## [Dataset records]
§

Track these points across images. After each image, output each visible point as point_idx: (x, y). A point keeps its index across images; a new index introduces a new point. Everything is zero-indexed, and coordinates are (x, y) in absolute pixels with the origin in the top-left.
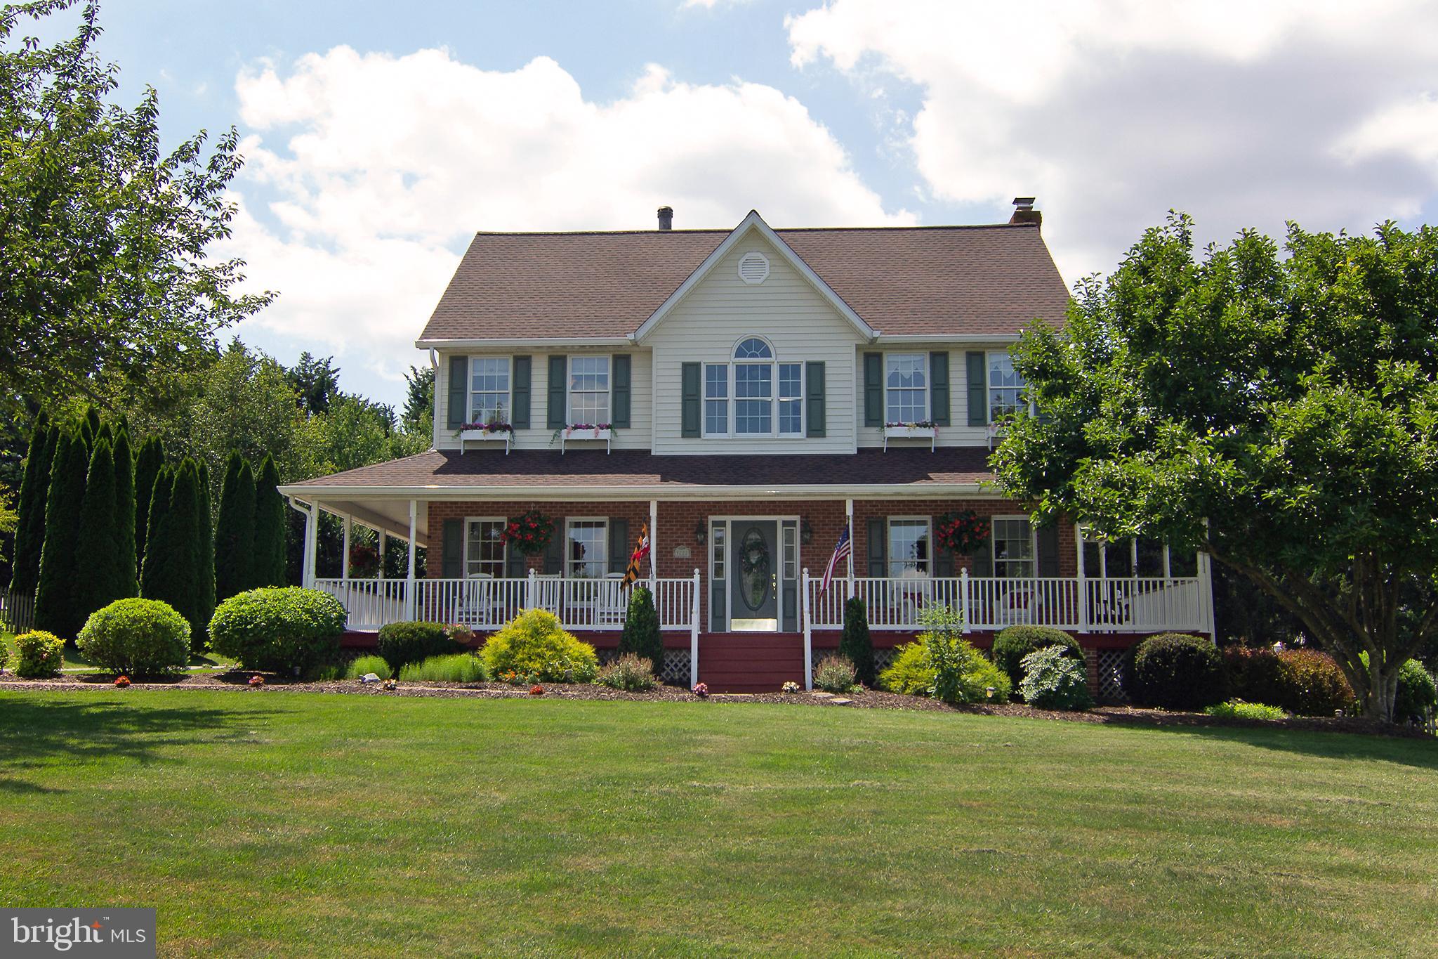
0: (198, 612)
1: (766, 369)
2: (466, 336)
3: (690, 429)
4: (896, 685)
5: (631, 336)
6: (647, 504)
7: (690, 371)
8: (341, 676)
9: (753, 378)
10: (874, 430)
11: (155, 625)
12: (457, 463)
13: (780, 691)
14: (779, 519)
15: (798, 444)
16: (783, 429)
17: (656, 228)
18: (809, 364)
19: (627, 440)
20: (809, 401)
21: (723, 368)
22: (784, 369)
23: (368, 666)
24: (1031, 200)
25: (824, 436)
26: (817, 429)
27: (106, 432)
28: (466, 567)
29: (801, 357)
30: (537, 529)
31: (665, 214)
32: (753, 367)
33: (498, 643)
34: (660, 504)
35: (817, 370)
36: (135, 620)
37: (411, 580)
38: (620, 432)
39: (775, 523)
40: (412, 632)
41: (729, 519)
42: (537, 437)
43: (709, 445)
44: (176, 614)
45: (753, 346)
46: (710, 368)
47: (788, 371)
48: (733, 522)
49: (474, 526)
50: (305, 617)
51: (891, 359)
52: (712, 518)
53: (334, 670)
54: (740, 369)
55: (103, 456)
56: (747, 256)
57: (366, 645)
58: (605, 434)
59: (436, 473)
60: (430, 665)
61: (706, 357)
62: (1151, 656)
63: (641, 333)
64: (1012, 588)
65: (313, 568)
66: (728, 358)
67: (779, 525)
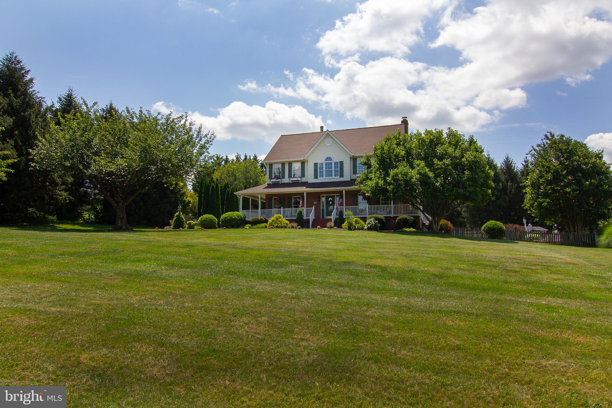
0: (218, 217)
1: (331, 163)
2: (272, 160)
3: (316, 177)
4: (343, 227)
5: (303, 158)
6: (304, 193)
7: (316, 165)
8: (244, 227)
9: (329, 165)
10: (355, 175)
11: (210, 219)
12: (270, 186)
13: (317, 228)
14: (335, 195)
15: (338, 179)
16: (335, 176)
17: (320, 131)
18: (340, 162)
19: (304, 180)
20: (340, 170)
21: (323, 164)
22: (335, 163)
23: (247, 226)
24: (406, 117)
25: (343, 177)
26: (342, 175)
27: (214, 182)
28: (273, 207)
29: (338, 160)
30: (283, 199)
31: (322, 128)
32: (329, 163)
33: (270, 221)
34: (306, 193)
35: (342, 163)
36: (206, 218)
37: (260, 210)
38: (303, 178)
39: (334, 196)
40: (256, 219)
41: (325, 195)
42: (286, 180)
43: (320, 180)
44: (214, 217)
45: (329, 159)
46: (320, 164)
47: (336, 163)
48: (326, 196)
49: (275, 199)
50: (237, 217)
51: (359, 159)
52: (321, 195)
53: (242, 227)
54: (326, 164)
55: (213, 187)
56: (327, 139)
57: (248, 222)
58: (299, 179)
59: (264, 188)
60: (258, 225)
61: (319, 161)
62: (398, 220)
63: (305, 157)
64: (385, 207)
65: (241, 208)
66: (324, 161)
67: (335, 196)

§

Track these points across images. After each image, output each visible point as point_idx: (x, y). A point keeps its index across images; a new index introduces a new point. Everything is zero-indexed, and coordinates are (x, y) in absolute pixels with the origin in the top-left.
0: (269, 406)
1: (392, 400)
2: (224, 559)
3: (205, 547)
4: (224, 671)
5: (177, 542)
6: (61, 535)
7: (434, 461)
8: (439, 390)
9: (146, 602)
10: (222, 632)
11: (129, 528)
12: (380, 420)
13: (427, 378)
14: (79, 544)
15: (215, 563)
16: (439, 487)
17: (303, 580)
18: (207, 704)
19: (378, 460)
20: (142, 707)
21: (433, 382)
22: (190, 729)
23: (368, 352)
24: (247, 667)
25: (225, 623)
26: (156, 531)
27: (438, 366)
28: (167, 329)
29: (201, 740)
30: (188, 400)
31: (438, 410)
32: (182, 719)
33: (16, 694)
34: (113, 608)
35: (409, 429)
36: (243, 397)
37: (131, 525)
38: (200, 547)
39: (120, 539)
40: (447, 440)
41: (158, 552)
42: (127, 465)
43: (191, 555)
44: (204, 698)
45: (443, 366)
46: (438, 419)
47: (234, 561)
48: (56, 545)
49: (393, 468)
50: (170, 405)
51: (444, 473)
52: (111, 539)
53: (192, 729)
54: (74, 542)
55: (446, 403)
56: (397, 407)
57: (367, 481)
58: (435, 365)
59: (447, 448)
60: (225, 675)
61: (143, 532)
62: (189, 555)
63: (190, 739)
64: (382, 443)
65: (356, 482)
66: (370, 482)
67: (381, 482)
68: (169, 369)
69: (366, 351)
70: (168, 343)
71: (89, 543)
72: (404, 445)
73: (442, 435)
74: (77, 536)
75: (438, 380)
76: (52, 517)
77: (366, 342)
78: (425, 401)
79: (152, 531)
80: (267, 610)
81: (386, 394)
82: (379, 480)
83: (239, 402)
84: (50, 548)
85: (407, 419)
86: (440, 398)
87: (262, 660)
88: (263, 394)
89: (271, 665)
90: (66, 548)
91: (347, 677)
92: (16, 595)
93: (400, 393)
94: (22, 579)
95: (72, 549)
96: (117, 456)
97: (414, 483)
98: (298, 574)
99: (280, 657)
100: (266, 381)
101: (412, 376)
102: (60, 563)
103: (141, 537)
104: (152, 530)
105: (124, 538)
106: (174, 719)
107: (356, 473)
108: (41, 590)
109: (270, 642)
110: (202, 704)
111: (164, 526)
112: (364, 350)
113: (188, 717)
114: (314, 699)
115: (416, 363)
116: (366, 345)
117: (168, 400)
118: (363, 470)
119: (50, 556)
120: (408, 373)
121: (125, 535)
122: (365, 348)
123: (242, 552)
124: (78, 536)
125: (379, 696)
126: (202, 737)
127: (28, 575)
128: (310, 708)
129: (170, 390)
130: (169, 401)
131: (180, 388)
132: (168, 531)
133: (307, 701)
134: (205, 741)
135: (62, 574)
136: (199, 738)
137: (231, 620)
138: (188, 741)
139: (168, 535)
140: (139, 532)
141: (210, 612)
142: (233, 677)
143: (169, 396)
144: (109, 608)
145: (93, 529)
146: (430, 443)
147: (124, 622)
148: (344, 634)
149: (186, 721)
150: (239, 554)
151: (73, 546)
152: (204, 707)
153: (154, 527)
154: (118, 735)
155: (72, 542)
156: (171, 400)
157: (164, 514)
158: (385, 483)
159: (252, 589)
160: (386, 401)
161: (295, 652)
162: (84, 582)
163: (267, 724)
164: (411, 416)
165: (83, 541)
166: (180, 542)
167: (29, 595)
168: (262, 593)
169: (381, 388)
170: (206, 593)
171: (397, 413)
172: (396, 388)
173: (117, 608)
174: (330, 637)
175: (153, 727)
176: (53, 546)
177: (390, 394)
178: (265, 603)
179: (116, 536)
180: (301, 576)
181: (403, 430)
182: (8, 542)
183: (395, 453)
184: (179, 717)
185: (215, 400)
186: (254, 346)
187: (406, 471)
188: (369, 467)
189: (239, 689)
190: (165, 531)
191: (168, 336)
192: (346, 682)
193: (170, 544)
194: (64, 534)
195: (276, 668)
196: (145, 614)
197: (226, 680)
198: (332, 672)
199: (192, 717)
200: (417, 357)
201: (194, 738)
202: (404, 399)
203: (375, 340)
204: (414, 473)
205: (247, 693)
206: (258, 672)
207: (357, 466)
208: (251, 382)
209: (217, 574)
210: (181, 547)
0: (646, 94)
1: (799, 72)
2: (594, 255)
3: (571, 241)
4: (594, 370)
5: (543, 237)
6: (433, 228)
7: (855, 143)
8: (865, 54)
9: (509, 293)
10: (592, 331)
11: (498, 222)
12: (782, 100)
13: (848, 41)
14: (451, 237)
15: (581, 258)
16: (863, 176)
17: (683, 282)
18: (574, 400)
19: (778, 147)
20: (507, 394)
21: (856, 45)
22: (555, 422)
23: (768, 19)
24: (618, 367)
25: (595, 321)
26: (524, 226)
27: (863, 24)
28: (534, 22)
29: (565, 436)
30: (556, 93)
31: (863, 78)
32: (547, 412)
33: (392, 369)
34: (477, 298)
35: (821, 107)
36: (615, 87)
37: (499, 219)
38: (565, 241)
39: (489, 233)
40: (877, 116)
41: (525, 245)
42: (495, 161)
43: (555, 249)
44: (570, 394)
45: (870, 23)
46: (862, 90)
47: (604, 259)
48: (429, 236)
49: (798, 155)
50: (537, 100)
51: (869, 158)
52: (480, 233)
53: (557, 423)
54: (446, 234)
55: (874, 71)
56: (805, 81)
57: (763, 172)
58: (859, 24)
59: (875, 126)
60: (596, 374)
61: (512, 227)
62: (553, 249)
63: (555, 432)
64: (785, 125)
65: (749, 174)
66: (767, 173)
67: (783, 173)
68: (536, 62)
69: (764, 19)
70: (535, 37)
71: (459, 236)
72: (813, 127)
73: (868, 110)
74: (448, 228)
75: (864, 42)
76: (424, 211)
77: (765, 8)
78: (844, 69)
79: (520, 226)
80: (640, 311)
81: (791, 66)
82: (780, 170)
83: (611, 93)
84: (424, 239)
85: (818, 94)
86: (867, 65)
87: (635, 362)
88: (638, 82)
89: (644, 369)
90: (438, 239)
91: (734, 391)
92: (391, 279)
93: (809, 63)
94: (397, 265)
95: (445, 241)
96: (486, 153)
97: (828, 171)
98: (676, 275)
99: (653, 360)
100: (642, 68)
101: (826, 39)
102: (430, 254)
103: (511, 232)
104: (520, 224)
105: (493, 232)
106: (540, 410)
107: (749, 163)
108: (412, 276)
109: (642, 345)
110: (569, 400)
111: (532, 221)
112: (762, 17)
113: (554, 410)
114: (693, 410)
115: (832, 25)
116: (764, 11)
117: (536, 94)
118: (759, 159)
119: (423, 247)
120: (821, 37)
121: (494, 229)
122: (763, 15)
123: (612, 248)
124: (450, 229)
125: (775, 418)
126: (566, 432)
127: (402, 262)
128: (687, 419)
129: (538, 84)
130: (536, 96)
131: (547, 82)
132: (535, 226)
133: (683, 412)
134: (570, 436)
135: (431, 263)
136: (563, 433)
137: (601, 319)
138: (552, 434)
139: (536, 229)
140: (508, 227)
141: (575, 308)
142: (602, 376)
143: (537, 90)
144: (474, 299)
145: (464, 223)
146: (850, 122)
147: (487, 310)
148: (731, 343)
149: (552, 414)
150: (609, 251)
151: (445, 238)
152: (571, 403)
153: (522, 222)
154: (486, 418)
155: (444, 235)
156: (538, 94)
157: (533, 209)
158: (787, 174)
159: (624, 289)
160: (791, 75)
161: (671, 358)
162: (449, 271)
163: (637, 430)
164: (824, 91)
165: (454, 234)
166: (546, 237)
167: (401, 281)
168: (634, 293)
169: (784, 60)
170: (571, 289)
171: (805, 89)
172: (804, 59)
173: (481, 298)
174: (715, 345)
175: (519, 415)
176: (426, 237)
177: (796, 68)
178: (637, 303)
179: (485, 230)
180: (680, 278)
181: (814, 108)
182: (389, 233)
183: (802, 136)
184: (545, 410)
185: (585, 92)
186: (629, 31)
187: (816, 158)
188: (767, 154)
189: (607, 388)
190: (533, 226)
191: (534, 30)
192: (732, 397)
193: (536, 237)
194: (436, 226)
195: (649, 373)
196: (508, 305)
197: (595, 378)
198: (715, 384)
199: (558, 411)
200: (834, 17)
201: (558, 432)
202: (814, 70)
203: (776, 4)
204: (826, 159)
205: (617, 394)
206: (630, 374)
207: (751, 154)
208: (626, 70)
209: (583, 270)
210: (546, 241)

§

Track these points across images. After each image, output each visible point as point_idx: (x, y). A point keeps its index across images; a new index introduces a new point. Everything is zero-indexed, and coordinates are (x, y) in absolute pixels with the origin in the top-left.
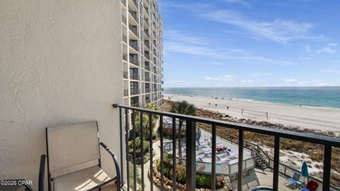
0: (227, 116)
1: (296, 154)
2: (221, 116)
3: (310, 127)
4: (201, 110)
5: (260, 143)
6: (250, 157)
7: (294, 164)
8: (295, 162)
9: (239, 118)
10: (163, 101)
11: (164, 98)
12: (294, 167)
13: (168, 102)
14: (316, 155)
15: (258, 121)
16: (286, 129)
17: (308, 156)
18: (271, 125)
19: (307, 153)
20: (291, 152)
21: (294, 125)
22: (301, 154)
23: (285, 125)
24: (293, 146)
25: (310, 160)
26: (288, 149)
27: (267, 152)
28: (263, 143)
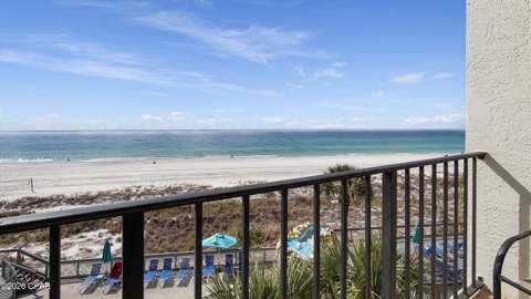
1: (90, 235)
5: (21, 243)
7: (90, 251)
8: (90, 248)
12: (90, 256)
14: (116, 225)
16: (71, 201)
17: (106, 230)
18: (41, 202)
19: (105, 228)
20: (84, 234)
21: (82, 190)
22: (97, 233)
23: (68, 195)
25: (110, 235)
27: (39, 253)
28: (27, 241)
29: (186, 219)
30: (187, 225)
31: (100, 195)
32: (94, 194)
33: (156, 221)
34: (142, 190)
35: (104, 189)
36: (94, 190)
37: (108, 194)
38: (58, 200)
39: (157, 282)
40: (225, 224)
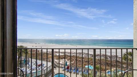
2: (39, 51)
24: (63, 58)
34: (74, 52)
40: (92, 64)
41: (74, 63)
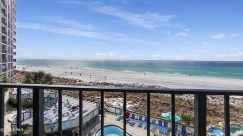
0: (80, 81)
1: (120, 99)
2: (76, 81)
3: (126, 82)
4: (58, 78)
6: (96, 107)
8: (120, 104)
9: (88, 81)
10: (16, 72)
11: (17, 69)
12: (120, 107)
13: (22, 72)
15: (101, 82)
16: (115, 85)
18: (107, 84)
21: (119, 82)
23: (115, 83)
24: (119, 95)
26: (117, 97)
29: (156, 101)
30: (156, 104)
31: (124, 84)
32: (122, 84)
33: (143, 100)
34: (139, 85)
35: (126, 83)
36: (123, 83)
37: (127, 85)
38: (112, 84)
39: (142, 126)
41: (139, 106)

§

## [Exercise instructions]
Look back at the data above. Transcribe exactly the lines starting at the line that contains "97: (414, 483)" and ending at the line that contains "114: (314, 699)".

## [Your solution]
97: (414, 483)
98: (298, 574)
99: (280, 657)
100: (266, 381)
101: (412, 376)
102: (60, 563)
103: (141, 537)
104: (152, 530)
105: (124, 538)
106: (174, 719)
107: (356, 473)
108: (41, 590)
109: (270, 642)
110: (202, 704)
111: (164, 526)
112: (364, 350)
113: (188, 717)
114: (314, 699)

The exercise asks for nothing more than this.